ATK spun-off Vista Outdoor upon closing its merger with Orbital Sciences and became Orbital ATK on February 9, 2015. Anyone holding ATK common stock at the end of the business day on February 2, 2015 received two shares of Vista Outdoor common stock. Eligible shareholders had their brokerage account credited or received a book-entry account statement reflecting their ownership. Vista Outdoor was thus initially 100% owned by ATK shareholders. Vista Outdoor stock traded on a "when-issued" basis from January 29, 2015 to February 9, 2015. It began "regular way" trading on the New York Stock Exchange on February 10, 2015 under the ticker symbol "VSTO." No payment or action of any kind was required of shareholders. This transaction was conducted on a tax-free basis. Shareholders subject to American taxes generally did not have to recognize a gain or loss for federal tax purposes.

==Litigation==
On May 29, 2002, Tasco Worldwide initiated liquidation of all its assets after defaulting on nearly $30 million in loans.
The company had been searching for a buyer for several months, but after much interest by Meade Instruments Corporation, the Federal Trade Commission, on this day, sanctioned a temporary restraining order in federal district court to preempt any attempt by Meade, the leading manufacturer of performance telescopes in the United States, to purchase all or certain assets of Tasco Holdings, Inc., including Celestron, a subsidiary and number two performance telescope provider in the U.S. The FTC argued that an acquisition by Meade of Celestron would negatively impact the performance telescope market by eliminating significant competition between the two companies and by creating a monopoly in the market for Schmidt-Cassegrain telescopes, which were only being sold in the U.S. by Celestron and Meade.
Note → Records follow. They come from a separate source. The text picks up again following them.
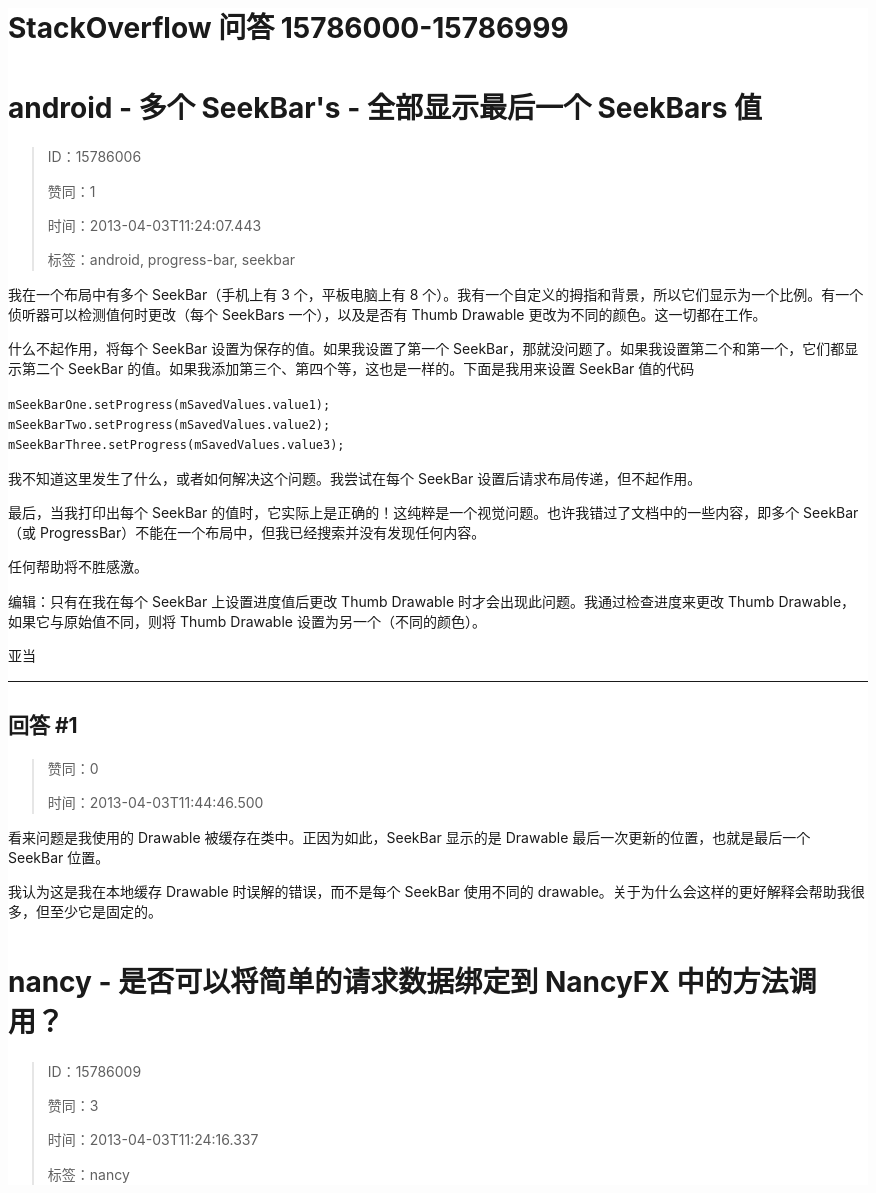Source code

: # StackOverflow 问答 15786000-15786999

# android - 多个 SeekBar's - 全部显示最后一个 SeekBars 值

> ID：15786006
> 
> 赞同：1
> 
> 时间：2013-04-03T11:24:07.443
> 
> 标签：android, progress-bar, seekbar

我在一个布局中有多个 SeekBar（手机上有 3 个，平板电脑上有 8 个）。我有一个自定义的拇指和背景，所以它们显示为一个比例。有一个侦听器可以检测值何时更改（每个 SeekBars 一个），以及是否有 Thumb Drawable 更改为不同的颜色。这一切都在工作。

什么不起作用，将每个 SeekBar 设置为保存的值。如果我设置了第一个 SeekBar，那就没问题了。如果我设置第二个和第一个，它们都显示第二个 SeekBar 的值。如果我添加第三个、第四个等，这也是一样的。下面是我用来设置 SeekBar 值的代码

```
mSeekBarOne.setProgress(mSavedValues.value1);
mSeekBarTwo.setProgress(mSavedValues.value2);
mSeekBarThree.setProgress(mSavedValues.value3); 
```

我不知道这里发生了什么，或者如何解决这个问题。我尝试在每个 SeekBar 设置后请求布局传递，但不起作用。

最后，当我打印出每个 SeekBar 的值时，它实际上是正确的！这纯粹是一个视觉问题。也许我错过了文档中的一些内容，即多个 SeekBar（或 ProgressBar）不能在一个布局中，但我已经搜索并没有发现任何内容。

任何帮助将不胜感激。

编辑：只有在我在每个 SeekBar 上设置进度值后更改 Thumb Drawable 时才会出现此问题。我通过检查进度来更改 Thumb Drawable，如果它与原始值不同，则将 Thumb Drawable 设置为另一个（不同的颜色）。

亚当

* * *

## 回答 #1

> 赞同：0
> 
> 时间：2013-04-03T11:44:46.500

看来问题是我使用的 Drawable 被缓存在类中。正因为如此，SeekBar 显示的是 Drawable 最后一次更新的位置，也就是最后一个 SeekBar 位置。

我认为这是我在本地缓存 Drawable 时误解的错误，而不是每个 SeekBar 使用不同的 drawable。关于为什么会这样的更好解释会帮助我很多，但至少它是固定的。

# nancy - 是否可以将简单的请求数据绑定到 NancyFX 中的方法调用？

> ID：15786009
> 
> 赞同：3
> 
> 时间：2013-04-03T11:24:16.337
> 
> 标签：nancy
Later in 2002, Tasco and Celestron, then under the ownership of Bushnell Performance Optics, filed suits also in the District Court of California, alleging Meade products infringed on a United States patent entitled "Tripod Structure for Telescopes." Both companies sought injunctive relief and compensatory damages in an unspecified amount, and attorneys' fees and costs. In December 2002, the District Court denied the motions of both parties.